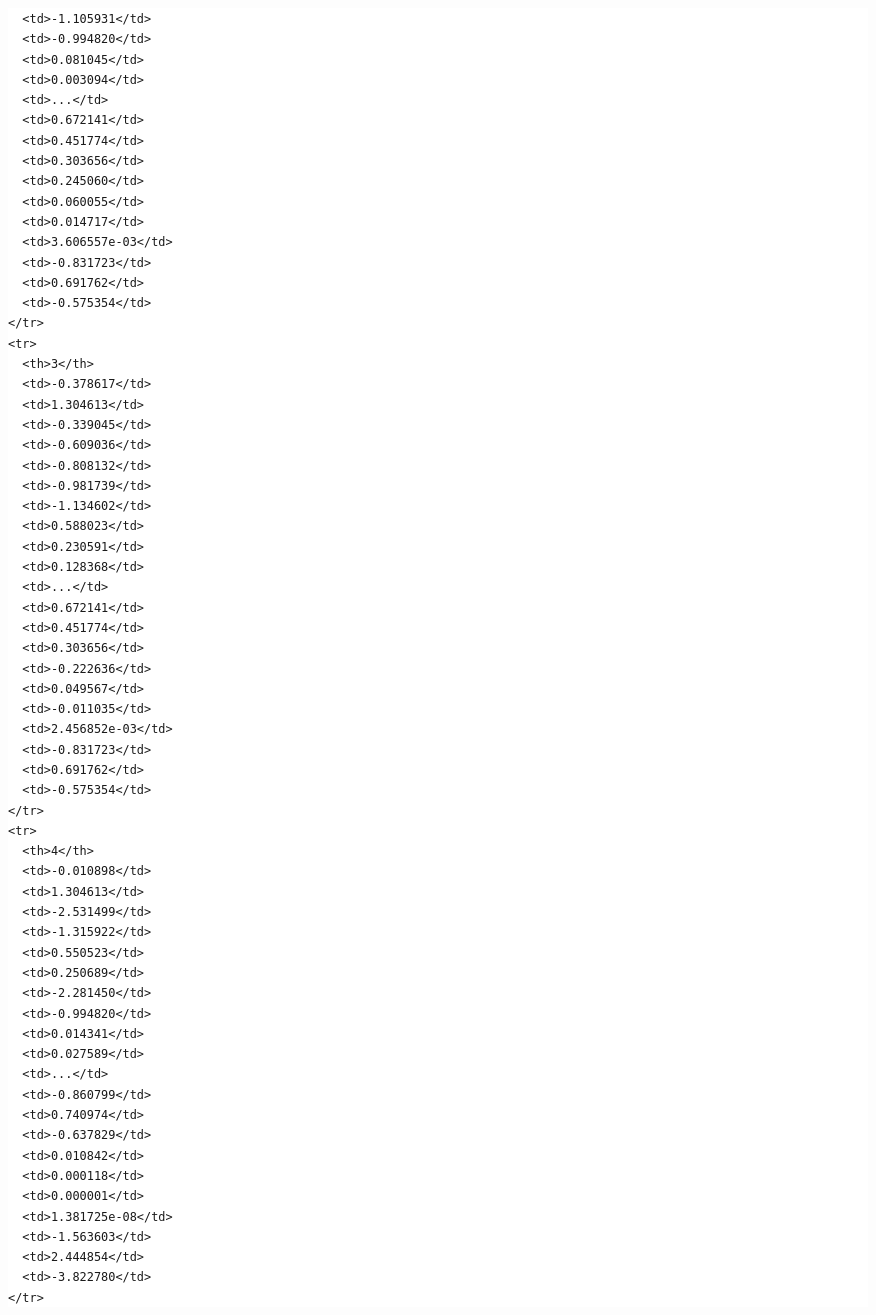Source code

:       <td>-1.105931</td>
      <td>-0.994820</td>
      <td>0.081045</td>
      <td>0.003094</td>
      <td>...</td>
      <td>0.672141</td>
      <td>0.451774</td>
      <td>0.303656</td>
      <td>0.245060</td>
      <td>0.060055</td>
      <td>0.014717</td>
      <td>3.606557e-03</td>
      <td>-0.831723</td>
      <td>0.691762</td>
      <td>-0.575354</td>
    </tr>
    <tr>
      <th>3</th>
      <td>-0.378617</td>
      <td>1.304613</td>
      <td>-0.339045</td>
      <td>-0.609036</td>
      <td>-0.808132</td>
      <td>-0.981739</td>
      <td>-1.134602</td>
      <td>0.588023</td>
      <td>0.230591</td>
      <td>0.128368</td>
      <td>...</td>
      <td>0.672141</td>
      <td>0.451774</td>
      <td>0.303656</td>
      <td>-0.222636</td>
      <td>0.049567</td>
      <td>-0.011035</td>
      <td>2.456852e-03</td>
      <td>-0.831723</td>
      <td>0.691762</td>
      <td>-0.575354</td>
    </tr>
    <tr>
      <th>4</th>
      <td>-0.010898</td>
      <td>1.304613</td>
      <td>-2.531499</td>
      <td>-1.315922</td>
      <td>0.550523</td>
      <td>0.250689</td>
      <td>-2.281450</td>
      <td>-0.994820</td>
      <td>0.014341</td>
      <td>0.027589</td>
      <td>...</td>
      <td>-0.860799</td>
      <td>0.740974</td>
      <td>-0.637829</td>
      <td>0.010842</td>
      <td>0.000118</td>
      <td>0.000001</td>
      <td>1.381725e-08</td>
      <td>-1.563603</td>
      <td>2.444854</td>
      <td>-3.822780</td>
    </tr>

JOB ITEM
Write out the material above once more, word for word. Images stay out.

WRITTEN RESPONSE
Source code

:       <td>-1.105931</td>
      <td>-0.994820</td>
      <td>0.081045</td>
      <td>0.003094</td>
      <td>...</td>
      <td>0.672141</td>
      <td>0.451774</td>
      <td>0.303656</td>
      <td>0.245060</td>
      <td>0.060055</td>
      <td>0.014717</td>
      <td>3.606557e-03</td>
      <td>-0.831723</td>
      <td>0.691762</td>
      <td>-0.575354</td>
    </tr>
    <tr>
      <th>3</th>
      <td>-0.378617</td>
      <td>1.304613</td>
      <td>-0.339045</td>
      <td>-0.609036</td>
      <td>-0.808132</td>
      <td>-0.981739</td>
      <td>-1.134602</td>
      <td>0.588023</td>
      <td>0.230591</td>
      <td>0.128368</td>
      <td>...</td>
      <td>0.672141</td>
      <td>0.451774</td>
      <td>0.303656</td>
      <td>-0.222636</td>
      <td>0.049567</td>
      <td>-0.011035</td>
      <td>2.456852e-03</td>
      <td>-0.831723</td>
      <td>0.691762</td>
      <td>-0.575354</td>
    </tr>
    <tr>
      <th>4</th>
      <td>-0.010898</td>
      <td>1.304613</td>
      <td>-2.531499</td>
      <td>-1.315922</td>
      <td>0.550523</td>
      <td>0.250689</td>
      <td>-2.281450</td>
      <td>-0.994820</td>
      <td>0.014341</td>
      <td>0.027589</td>
      <td>...</td>
      <td>-0.860799</td>
      <td>0.740974</td>
      <td>-0.637829</td>
      <td>0.010842</td>
      <td>0.000118</td>
      <td>0.000001</td>
      <td>1.381725e-08</td>
      <td>-1.563603</td>
      <td>2.444854</td>
      <td>-3.822780</td>
    </tr>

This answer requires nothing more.